Everything has quietened down a little in terms of earthquakes.
In the week of 30 October – 5 November 2015, the United States Geological Survey’s real time earthquake map, which records earthquakes of all magnitudes in the US and its territories and those of at least magnitude 4 (≥M4.0) elsewhere, showed over 1400 tremors worldwide.
Breaking these down a little further shows just one ≥M6.0 and 30 of ≥M5.0.
As usual, these earthquakes occurred either at or very close to the planet’s major plate boundaries, with most of them occurring around the tectonically-congested areas of the western Pacific and the Philippine Sea.
This part of the world regularly produces the largest earthquake in a given week — and has done so again.
The Week’s Largest Earthquake: M6.3, East Timor
The northern margin of the Australian plate is tectonically complex, running from west of the Fijian Islands, across the western Pacific, through the Banda Sea and along the subduction zone of the Java Trench. Little of it is textbook and most is characterised by a highly complex arrangement of plates, microplates and even buried plates. The nature and direction changes several times along the thousands of kilometres of its length.
Bearing this in mind, it’s hardly surprising that the region regularly produces significant earthquakes and, once again, the largest tremor of the week (on 4 November) occurred here — an M6.3 north of the island of East Timor.
To understand its cause, we have to look more closely at the tectonics than the (necessarily) simplified USGS map.
South of Timor, the northern margin of Australia is termed ‘passive’ i.e. it changes from oceanic to continental crust with no obvious plate margin. Northwards, however, the collision of the oceanic crust with the rest of Eurasia is characterised be a series of thrust belts.
In the absence of detailed information, it’s hard to be clear as to the origin of the tremor. Available evidence on location and depth (14km) suggests that the most likely cause was faulting caused by compressional forces, with the earthquake occurring along one of those thrust belts, the Wetar Thrust.
The Deep, Deep South: Earthquakes in the Scotia Sea
The bottom of the world has plate tectonics too.
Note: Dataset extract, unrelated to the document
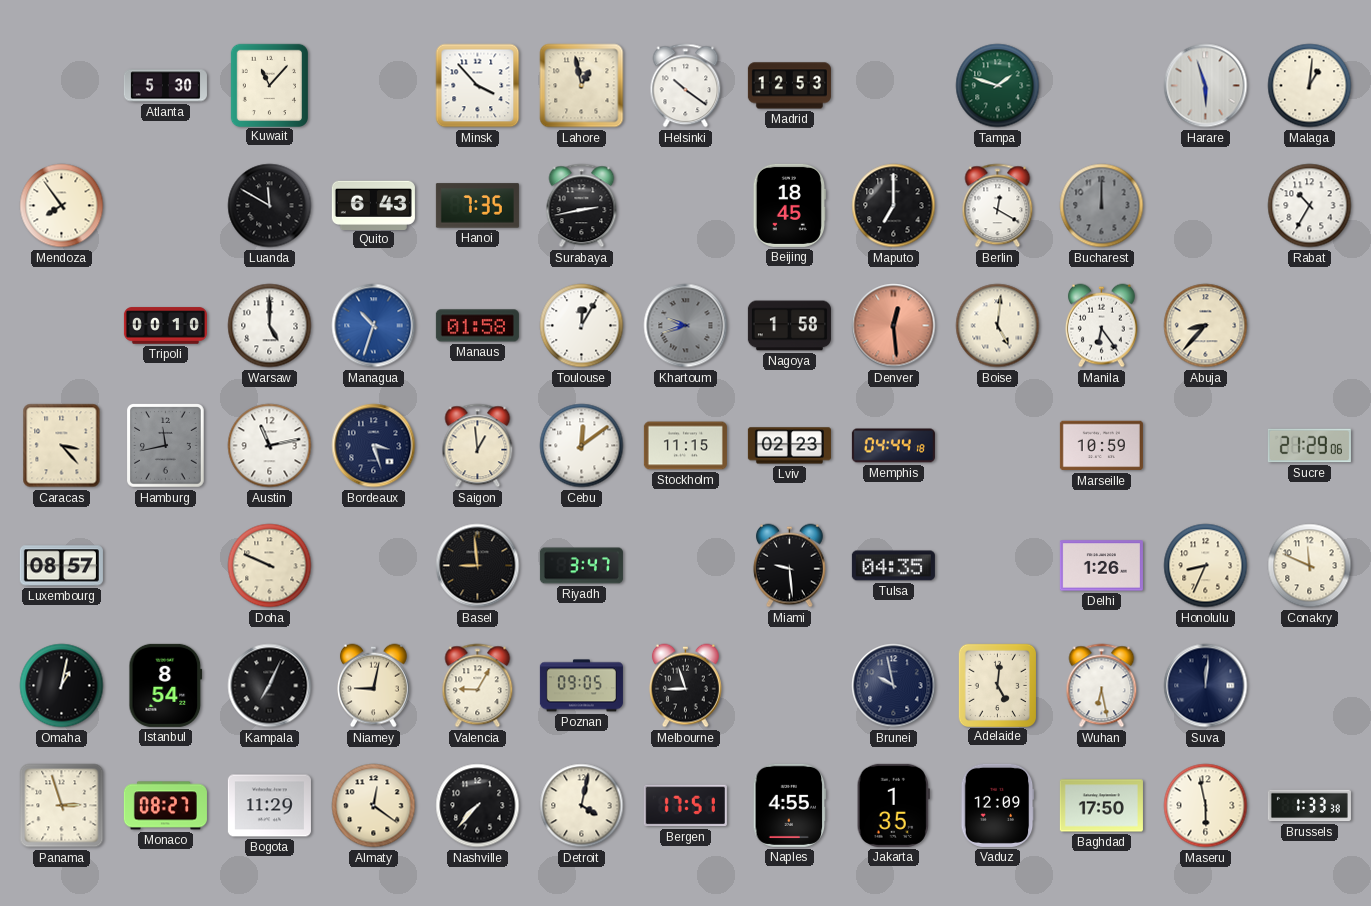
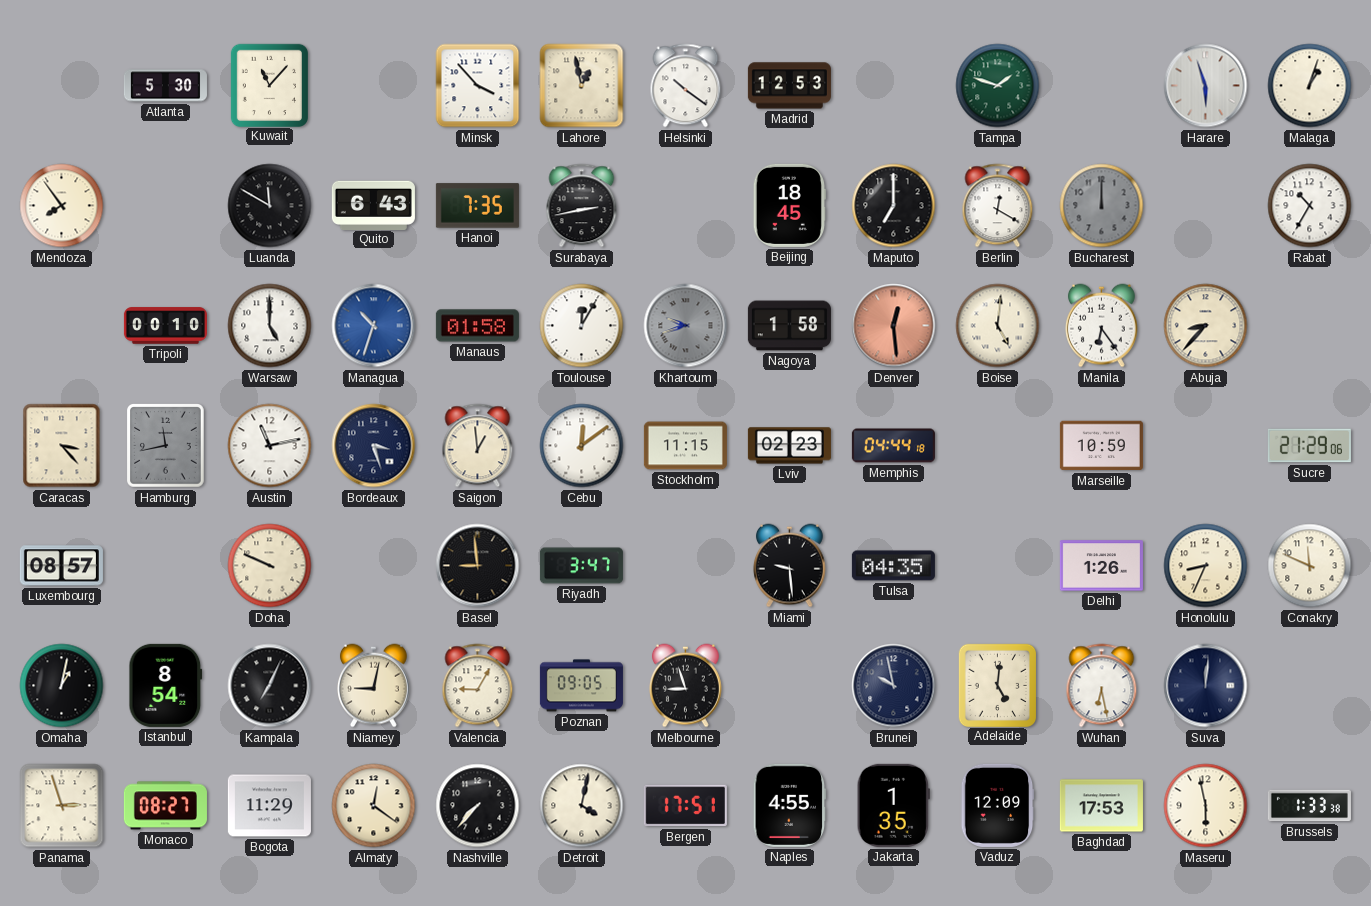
Malaga: 1:01 -> 1:03
Baghdad: 17:50 -> 17:53
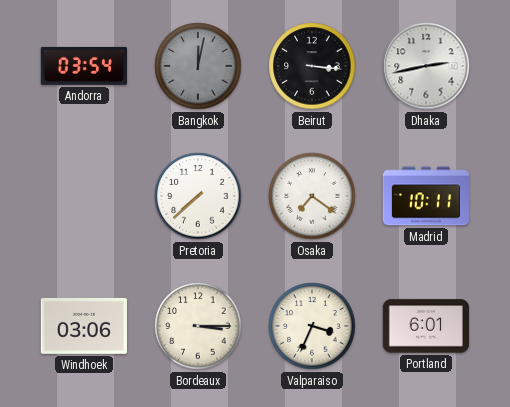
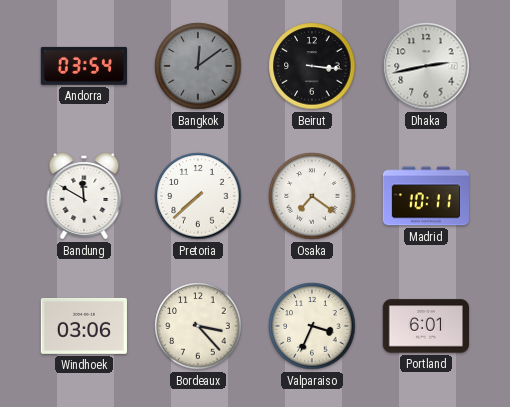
Bangkok: 12:02 -> 12:09
Bandung: none -> 11:50
Bordeaux: 3:15 -> 3:23
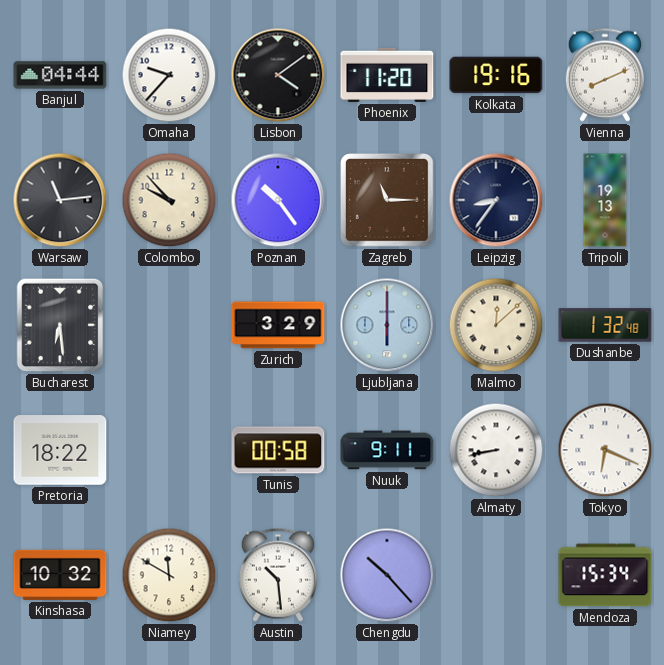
It’s just that it’s so remote and inhospitable (not to mention barely inhabited) that we know very little about it, and that the earthquakes barely trouble anyone.
This week there was a cluster of three earthquakes along the margin between the Antarctic plate and the Scotia microplate, over 1200 km from the southern tip of South America.
In his otherwise exhaustive book on tectonic zones, seismologist Robert Yeats passes it without comment; but there is information on the Smithsonian Institution’s interactive map, This Dynamic Planet. The map suggests that the boundary changes in nature from divergent to convergent and back again a number of times along its length.
At the location of this week’s shallow (10km) earthquakes which ranged between M4.8 and M5.1, the nature of motion is convergent, though not a distinct subduction zone. The tremors occurred some way to the south of the actual margin which, together with their shallow depth, implies the were the result of crustal deformation.
US Earthquakes: Arizona
We’re used to reading about the human-induced earthquake swarm in Oklahoma and Kansas, which this week produced a tremor of M4.1. A couple of states further across, a tremor of the same size, along with one slightly smaller, struck in central Arizona.
These, we can say for certain, are NOT related to fracking or wastewater injection (the Arizona Geological Survey states emphatically that: “In fact no wells have ever been drilled in Arizona for shale-gas”). They are more likely to be caused by low-level movement along existing faults associated with the uplift of the Rocky Mountains.
Last Thoughts: A Bit of Everything
This week’s earthquakes are a confusing bunch. Plate margins aren’t like the simplified versions in textbooks. They change direction. They switch from convergent to divergent and back again. and, to cap it all, supposedly stable continental interiors produce same-size earthquakes, some of them human-induced and some clearly not.
Some might think earthquakes dull — but every one is different, and every one is interesting, if you only look closely enough.